- [TESTO DELL'ESERCIZIO]:
==============================

Oggi sta avvenendo la stessa cosa: stanno scomparendo le classi sociali cosi come tradizionalmente le conosciamo, con il loro bagaglio di frasi e slogan si stanno delineando nuove società, più piatte, meno definite, meno diverse tra loro, meno stratificate perché compresse dalla tecnologia.
Mentre nel passato erano i gusti, le idee, le volontà, le caratteristiche personali, le condizioni sociali che legavano i componenti della società creando gruppi e categorie, oggi il legame è gestito da un strumento che portiamo sempre tra le mani, il nostro smartphone.
Al suo interno abbiamo inserito le nostre emozioni, i nostri segreti, le nostre caratteristiche fisiche e personali, e lasciamo che un software, un’app, gestisca queste informazioni avvicinandoci a chi nascosto dietro un nickname, dovrebbe avere caratteristiche uguali alle nostre. Se è vero che le macchine non esprimono volontà, e teoricamente non possono renderci schiavi, altrettanto vero é che alle macchine abbiamo affidato tutto, anche la nostra sicurezza.
Sappiamo a chi corrisponde quel nickname che dovrebbe avere caratteristiche simili alle nostre?
Ad una macchina o ad una persona?
E se è una macchina, chi possiede le chiavi del suo funzionamento?
Possiamo dire che la gestione delle macchine su di noi, garantisca la nostra sicurezza?

==============================

- [COSA SI CHIEDE]:
Riassumi in una sola frase il paragrafo del testo sulle classi sociali che comincia con «Mentre nel passato», conservandone i fatti principali. Le voci non hanno alcun legame con il testo.

- [CONTENUTO DEI DATI]:
==============================

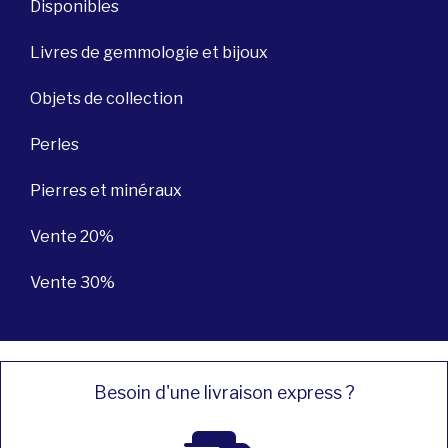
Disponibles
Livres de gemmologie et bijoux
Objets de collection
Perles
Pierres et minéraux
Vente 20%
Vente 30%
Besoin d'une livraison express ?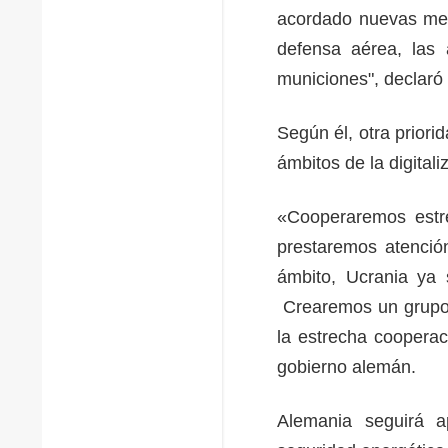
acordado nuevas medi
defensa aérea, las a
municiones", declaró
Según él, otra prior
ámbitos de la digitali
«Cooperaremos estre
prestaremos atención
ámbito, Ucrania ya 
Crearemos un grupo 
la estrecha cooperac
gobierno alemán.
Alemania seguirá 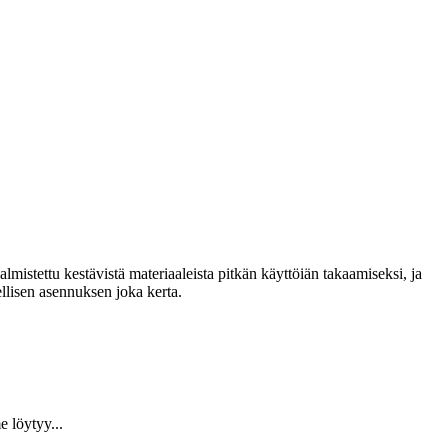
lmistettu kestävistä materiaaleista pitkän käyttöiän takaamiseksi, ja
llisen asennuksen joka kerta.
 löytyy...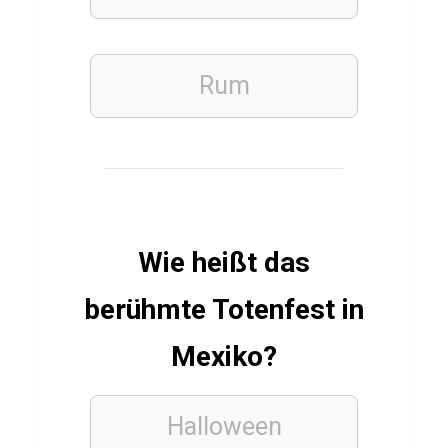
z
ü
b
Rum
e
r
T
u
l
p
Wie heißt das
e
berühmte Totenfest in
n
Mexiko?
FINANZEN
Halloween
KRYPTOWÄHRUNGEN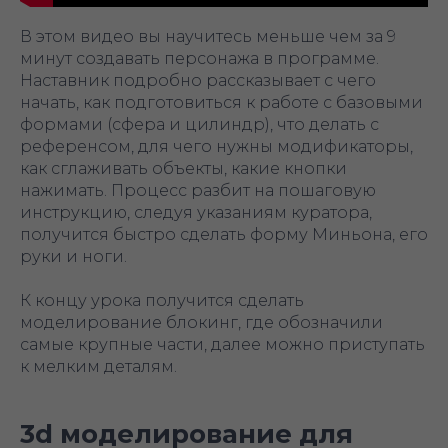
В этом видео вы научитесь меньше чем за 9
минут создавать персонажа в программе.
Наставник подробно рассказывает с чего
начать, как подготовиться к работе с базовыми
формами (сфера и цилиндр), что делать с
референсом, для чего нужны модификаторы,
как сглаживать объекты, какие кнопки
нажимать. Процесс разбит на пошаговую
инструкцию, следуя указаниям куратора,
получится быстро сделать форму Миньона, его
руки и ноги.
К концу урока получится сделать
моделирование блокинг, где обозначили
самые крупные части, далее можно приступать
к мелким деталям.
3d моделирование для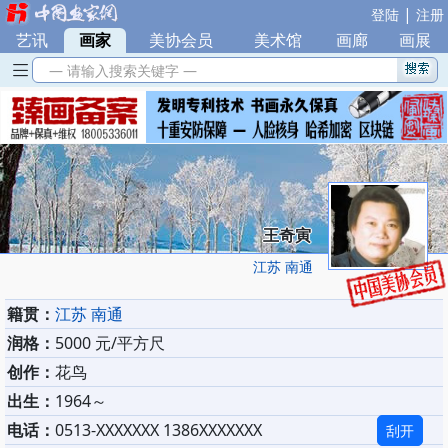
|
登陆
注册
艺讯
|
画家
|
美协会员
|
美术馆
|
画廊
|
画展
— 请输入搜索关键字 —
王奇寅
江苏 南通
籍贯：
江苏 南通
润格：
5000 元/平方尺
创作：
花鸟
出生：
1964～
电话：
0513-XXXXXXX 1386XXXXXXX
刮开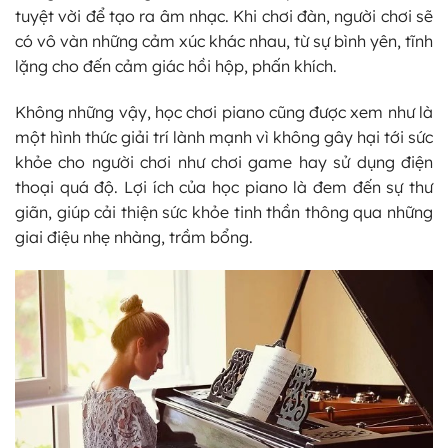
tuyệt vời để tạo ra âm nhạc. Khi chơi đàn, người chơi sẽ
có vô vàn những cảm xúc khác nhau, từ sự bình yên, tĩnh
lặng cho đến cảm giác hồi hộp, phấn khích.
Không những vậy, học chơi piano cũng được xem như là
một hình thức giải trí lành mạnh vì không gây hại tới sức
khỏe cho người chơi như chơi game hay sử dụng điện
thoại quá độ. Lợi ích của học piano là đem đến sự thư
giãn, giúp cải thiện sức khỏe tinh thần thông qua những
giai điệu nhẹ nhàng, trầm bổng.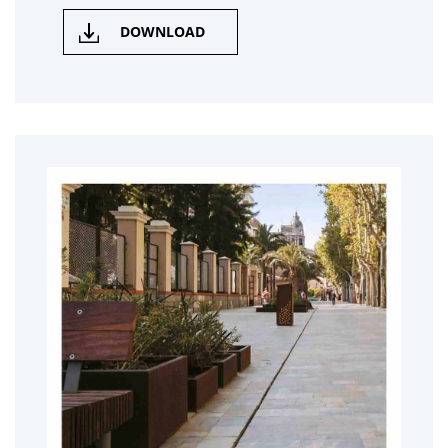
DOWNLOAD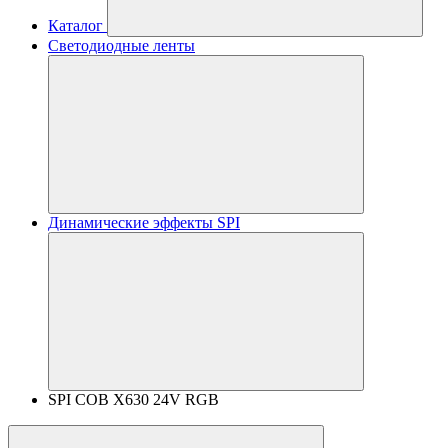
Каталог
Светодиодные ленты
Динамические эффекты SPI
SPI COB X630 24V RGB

==============================

- [SOLUZIONE]:
Un tempo erano gusti, idee, volontà, caratteristiche personali e condizioni sociali a unire i membri della società in gruppi e categorie, mentre oggi questo legame è gestito dallo smartphone che teniamo sempre in mano.